** Document excerpt follows **

Catalan shares features with neighboring Romance languages (Italian, Sardinian, Occitan, Spanish).[3]

Contents

Consonants

Catalan consonants[4]
  Bilabial Labio-
dental
Dental/
Alveolar
Palatal Velar
Nasal m n ɲ ŋ
Plosive voiceless p t (c) ~ k
voiced b d (ɟ) ~ ɡ
Affricate voiceless (ts) (tɕ)
voiced (dz) (dʑ)
Fricative voiceless f s ɕ
voiced (v) z ʑ
Trill   r  
Tap ɾ
Approximant j w
Lateral l ʎ

Phonetic notes: Among the coronal consonants, /t/ and /d/ are denti-alveolar, having both dental and alveolar contact with the tongue. /n/, /l/, and /ɾ/ are "front alveolar;" /s/ and /r/ are "back alveolar" (or postalveolar); /ʎ/ and /ɲ/ are "front alveolo-palatal"; and /ɕ/, /ʑ/, /tɕ/ and /dʑ/ are "back alveolo-palatal."[5]

Plosives

Voiced plosives become lenited (that is, fricatives or approximants of the same place of articulation) "only in syllable onsets, after continuants."[6] Exceptions include /d/ after lateral consonants and /b/ after /f/: ull de bou [uʎ də ˈβɔw] ('round window'); bolígraf boníssim [buˈliɣɾəv buˈnisim] ('excellent ballpoint'). In the coda position, these sounds are always realized as plosives[7] except in Valencian, where they are lenited.[8]

/b/ and /ɡ/ may be geminated in certain environments (poble [ˈpɔbblə] 'village').[9]

In Majorcan varieties, /k/ and /ɡ/ become [c] and [ɟ] word-finally and before front vowels;[10] in some of these dialects, this has extended to all environments except before liquids and back vowels [ˈbanʲc] ('bench').[11]

Affricates

The phonemic status of affricates is dubious; after other consonants, affricates are in free variation with fricatives, e.g. clenxa [ˈklɛnʲtɕə] ~ [ˈklɛnʲɕə] ('hair parting')[12] and may be analyzed as either single phonemes or clusters of a stop and a fricative.

** End of Document excerpt **
** Exercise data follows **

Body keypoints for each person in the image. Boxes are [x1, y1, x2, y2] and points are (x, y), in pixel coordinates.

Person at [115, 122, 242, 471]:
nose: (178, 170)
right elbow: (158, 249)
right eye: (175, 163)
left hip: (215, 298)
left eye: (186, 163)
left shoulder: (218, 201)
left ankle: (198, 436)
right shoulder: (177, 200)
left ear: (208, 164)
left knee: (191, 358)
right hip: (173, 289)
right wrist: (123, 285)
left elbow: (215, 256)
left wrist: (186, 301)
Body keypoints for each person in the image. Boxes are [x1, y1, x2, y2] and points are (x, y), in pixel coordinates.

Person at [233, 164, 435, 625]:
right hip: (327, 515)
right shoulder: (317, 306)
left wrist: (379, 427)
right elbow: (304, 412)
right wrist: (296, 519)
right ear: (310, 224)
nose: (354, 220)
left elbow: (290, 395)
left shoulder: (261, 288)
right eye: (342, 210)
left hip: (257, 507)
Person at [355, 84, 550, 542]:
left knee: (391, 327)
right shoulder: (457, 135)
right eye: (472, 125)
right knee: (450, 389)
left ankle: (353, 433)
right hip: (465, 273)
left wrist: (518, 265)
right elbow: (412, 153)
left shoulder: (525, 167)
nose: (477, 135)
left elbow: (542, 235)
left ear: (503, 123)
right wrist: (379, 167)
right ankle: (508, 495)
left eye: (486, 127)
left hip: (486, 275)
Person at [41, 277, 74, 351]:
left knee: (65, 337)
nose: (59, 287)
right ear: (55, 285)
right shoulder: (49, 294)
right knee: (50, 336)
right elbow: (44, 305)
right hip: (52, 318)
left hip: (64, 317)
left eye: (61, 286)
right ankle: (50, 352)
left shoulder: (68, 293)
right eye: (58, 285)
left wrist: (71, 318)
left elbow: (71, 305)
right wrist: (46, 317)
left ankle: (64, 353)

** End of Exercise data **
** Exercise data follows **

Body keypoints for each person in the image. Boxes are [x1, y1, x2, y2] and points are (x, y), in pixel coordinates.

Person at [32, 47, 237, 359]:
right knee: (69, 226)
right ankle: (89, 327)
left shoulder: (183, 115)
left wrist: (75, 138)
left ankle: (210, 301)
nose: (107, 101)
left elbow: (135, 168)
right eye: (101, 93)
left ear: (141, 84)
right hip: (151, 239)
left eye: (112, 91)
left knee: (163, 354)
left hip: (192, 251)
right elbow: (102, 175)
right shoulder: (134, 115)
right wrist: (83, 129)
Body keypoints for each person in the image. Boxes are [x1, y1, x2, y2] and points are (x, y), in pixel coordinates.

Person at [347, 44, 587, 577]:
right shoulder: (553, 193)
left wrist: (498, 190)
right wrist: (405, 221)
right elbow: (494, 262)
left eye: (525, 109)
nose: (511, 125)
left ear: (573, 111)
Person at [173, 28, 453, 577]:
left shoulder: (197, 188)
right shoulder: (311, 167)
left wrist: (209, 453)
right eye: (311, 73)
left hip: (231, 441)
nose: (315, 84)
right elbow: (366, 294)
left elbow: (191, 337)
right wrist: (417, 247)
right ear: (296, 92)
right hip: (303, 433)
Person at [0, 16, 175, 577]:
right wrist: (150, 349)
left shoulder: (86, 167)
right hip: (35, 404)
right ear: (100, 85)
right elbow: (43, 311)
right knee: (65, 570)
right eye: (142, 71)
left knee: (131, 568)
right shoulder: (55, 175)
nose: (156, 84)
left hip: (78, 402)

** End of Exercise data **

Work request 1:
Answer these questions from the Catalan phonology excerpt.
(a) Which two consonants do the phonetic notes call "back alveolar"?
(b) In which variety are voiced plosives lenited in the coda position?
(c) What English gloss is given for clenxa?
Work request 2: Pick up the text on Catalan consonants where it stops and carry it on.
The records have no connection to the text about Catalan sounds.

Exercise response 1:
(a) /s/ and /r/
(b) Valencian
(c) 'hair parting'

Exercise response 2:
  • Alveolar affricates occur the least of all affricates.[13]
    • /dz/ only occurs intervocalically.[14]
    • Instances of /ts/ arise mostly from compounding; the few lexical instances arise from historical compounding.[15] For instance, potser [puˈtse][16] ('maybe') comes from pot ('may') + ser ('be' inf). As such, /ts/ does not occur word-initially, but it may occur finally in cases of heteromorphemic plural endings: tots [tots] ('everybody').[17]
  • The distribution of alveolo-palatal affricates (/tɕ/ and /dʑ/) depends on dialect:
    • In Standard Eastern Catalan, word-initial /tɕ/ is found only in a few words of foreign origin (txec 'Czech') while being found freely intervocalically and word-finally.
    • Standard Eastern Catalan also only allows intervocalic /dʑ/. Phonemic analyses show word-final occurrences, but final devoicing eliminates this from the surface.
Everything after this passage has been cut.